Taking values from the three sources: blogs; news; and twitter, we were able to get stats on Unique Words, Overall word counts in each file, and the most frequent words of various lengths of which I have chose a few samples to display in a histogram format. With the sheer volume of data, it will be necessary to choose an appropriate data representation during the final model development to keep within the constraints of limited computer systems resource.
library(stringr)
library(plotly)
con1 <- file("./en_US/en_US.twitter.txt")
con2 <- file("./en_us/en_US.blogs.txt")
con3 <- file("./en_us/en_US.news.txt")
data1 <- readLines(con1)
data2 <- readLines(con2)
data3 <- readLines(con3)
fullData <- c(data1, data2, data3)
## [1] "The file 4 has 2360148 lines, and 30373543 words. Further there are 980 unique words."
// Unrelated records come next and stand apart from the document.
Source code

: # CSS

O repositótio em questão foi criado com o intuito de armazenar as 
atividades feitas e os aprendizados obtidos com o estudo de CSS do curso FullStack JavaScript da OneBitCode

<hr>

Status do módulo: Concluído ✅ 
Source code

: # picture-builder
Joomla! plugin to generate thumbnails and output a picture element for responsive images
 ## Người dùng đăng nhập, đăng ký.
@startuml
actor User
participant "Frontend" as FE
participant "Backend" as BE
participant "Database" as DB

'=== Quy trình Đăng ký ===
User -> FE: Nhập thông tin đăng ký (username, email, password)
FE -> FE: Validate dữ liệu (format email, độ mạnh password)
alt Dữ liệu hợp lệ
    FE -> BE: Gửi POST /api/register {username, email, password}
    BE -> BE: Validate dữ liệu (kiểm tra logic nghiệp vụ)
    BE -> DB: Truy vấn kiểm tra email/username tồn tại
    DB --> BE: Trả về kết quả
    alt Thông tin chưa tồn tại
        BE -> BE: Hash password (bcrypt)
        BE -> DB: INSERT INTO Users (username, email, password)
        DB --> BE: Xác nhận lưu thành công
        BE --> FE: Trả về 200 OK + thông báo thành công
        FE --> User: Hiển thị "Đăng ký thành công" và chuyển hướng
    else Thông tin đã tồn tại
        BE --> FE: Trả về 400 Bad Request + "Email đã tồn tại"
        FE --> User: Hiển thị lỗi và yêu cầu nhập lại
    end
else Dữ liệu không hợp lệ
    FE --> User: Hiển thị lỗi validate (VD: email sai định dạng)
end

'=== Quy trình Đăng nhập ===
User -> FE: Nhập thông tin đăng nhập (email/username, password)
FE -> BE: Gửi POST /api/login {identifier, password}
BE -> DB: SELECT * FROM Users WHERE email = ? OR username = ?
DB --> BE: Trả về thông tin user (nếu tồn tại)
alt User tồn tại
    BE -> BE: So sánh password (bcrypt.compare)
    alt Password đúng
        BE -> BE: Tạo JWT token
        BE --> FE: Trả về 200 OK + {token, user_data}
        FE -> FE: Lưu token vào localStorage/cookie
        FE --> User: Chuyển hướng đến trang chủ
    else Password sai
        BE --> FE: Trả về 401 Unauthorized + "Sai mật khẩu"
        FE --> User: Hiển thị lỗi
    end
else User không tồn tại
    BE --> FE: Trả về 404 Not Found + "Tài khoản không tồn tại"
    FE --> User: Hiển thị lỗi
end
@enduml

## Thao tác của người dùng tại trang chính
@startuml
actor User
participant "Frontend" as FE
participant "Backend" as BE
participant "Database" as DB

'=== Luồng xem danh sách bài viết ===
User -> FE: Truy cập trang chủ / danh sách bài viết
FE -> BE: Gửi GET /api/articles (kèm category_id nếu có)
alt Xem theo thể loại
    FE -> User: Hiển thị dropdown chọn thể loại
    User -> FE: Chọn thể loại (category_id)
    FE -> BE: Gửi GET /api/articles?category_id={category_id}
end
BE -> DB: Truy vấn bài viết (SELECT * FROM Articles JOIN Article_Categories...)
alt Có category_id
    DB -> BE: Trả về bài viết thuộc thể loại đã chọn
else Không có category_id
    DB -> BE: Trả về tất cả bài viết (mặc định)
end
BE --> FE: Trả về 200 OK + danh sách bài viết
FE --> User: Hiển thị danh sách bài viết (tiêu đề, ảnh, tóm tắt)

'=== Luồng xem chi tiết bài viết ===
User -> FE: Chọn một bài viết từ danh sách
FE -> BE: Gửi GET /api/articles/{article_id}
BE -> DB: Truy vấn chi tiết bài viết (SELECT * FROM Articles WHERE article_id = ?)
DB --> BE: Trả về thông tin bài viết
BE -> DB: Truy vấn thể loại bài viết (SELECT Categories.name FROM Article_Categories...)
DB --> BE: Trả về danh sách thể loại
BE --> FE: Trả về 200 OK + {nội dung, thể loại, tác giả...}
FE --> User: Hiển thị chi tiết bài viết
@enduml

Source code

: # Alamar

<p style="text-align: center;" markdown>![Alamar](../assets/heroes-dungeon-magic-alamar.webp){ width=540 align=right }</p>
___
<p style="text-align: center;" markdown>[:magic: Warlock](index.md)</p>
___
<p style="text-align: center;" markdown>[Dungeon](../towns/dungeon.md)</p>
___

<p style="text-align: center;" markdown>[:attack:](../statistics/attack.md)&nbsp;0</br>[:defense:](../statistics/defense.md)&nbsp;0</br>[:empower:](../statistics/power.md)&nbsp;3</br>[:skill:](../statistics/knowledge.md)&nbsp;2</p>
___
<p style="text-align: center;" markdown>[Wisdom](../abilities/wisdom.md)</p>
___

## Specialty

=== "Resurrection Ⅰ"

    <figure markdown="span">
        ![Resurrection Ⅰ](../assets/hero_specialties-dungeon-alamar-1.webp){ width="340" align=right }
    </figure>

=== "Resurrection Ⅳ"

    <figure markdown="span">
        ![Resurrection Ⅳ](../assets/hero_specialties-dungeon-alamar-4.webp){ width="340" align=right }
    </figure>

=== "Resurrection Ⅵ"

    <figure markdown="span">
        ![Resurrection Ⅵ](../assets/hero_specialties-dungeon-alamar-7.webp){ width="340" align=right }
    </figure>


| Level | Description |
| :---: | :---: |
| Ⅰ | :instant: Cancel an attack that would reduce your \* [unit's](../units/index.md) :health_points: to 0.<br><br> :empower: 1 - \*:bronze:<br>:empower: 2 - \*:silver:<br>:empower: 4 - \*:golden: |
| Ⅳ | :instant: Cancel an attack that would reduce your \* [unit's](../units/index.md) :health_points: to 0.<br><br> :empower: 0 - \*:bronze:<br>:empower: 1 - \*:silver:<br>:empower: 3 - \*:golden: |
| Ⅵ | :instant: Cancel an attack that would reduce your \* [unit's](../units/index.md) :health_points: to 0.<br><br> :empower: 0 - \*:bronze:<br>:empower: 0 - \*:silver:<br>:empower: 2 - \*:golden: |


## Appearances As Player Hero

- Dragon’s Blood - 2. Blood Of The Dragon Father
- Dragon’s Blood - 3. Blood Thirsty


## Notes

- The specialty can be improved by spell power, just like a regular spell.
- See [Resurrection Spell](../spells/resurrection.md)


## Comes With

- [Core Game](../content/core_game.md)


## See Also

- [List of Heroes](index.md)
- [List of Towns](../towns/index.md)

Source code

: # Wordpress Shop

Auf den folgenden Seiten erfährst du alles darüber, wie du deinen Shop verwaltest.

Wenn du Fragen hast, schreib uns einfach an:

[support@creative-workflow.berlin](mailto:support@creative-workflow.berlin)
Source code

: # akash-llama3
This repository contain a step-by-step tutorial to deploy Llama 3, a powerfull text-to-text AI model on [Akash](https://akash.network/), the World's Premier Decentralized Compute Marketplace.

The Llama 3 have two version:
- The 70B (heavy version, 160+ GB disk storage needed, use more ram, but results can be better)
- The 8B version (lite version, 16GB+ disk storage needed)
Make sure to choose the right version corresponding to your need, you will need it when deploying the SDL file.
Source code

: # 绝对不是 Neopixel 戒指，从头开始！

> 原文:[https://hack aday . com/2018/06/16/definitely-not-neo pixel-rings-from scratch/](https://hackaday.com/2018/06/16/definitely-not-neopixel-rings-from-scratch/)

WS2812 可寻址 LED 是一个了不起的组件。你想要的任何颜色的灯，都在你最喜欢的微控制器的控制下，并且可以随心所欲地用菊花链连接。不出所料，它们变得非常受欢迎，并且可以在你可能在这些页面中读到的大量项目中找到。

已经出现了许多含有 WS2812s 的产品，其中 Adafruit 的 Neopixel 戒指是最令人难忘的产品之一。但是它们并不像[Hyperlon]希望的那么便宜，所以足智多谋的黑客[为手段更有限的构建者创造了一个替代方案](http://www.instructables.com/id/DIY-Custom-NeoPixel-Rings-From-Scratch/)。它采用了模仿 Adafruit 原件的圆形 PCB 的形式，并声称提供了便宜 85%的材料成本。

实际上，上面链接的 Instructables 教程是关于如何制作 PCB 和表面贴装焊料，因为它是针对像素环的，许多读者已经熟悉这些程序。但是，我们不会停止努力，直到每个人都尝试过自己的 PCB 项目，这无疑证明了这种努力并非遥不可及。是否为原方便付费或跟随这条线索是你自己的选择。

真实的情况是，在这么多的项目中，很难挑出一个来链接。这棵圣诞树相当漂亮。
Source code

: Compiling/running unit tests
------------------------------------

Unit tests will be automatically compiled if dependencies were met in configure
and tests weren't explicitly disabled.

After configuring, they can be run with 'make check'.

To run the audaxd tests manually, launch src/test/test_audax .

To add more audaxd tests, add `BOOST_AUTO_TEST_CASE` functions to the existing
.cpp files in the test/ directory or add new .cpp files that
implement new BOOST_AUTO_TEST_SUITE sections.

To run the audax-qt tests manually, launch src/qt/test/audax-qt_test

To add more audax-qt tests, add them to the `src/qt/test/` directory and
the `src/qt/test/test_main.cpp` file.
## [1] "The file 5 has 899288 lines, and 37334131 words. Further there are 980 unique words."
## [1] "The file 6 has 77259 lines, and 2643969 words. Further there are 980 unique words."
print(sprintf("The length of the combined number of lines is %d.", length(fullData)))
## [1] "The length of the combined number of lines is 3336695."
## [1] "Word Count:"
## [1] 70351643
## [1] "Unique Words:"
## [1] 867231
min_length <- 3
word_counts_4 <- table(words[nchar(words) > min_length])
total_words_4 <- sum(word_counts_4)
word_ratios_4 <- 100 * word_counts_4 / total_words_4
top_words_4 <- as.data.frame(sort(word_ratios_4, decreasing = TRUE)[1:20])
plot_ly(top_words_4, x = ~Var1, y = ~Freq, type = "bar") %>%
layout(
title = "Top 20 Word Occurences - 4 Characters or Greater",
xaxis = list(title = "Words", tickangle = -45),
yaxis = list(title = "Frequency (%)")
)